● **Assignment**:
Reproduce the text of the rows below with "Prague" substituted for each occurrence of "Praha" and every other line unchanged. Omit the pictures from the output.

----

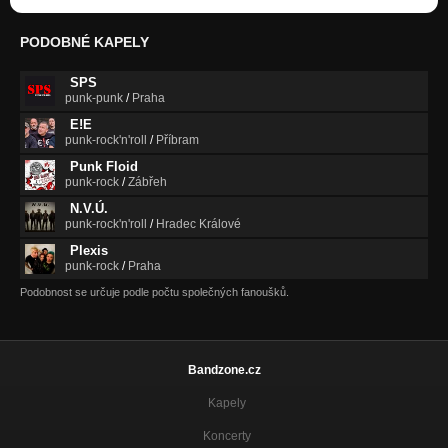
PODOBNÉ KAPELY
SPS
punk-punk
/
Praha
E!E
punk-rock'n'roll
/
Příbram
Punk Floid
punk-rock
/
Zábřeh
N.V.Ú.
punk-rock'n'roll
/
Hradec Králové
Plexis
punk-rock
/
Praha
Podobnost se určuje podle počtu společných fanoušků.
Bandzone.cz
Kapely
Koncerty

----

● **Response**:
PODOBNÉ KAPELY
SPS
punk-punk
/
Prague
E!E
punk-rock'n'roll
/
Příbram
Punk Floid
punk-rock
/
Zábřeh
N.V.Ú.
punk-rock'n'roll
/
Hradec Králové
Plexis
punk-rock
/
Prague
Podobnost se určuje podle počtu společných fanoušků.
Bandzone.cz
Kapely
Koncerty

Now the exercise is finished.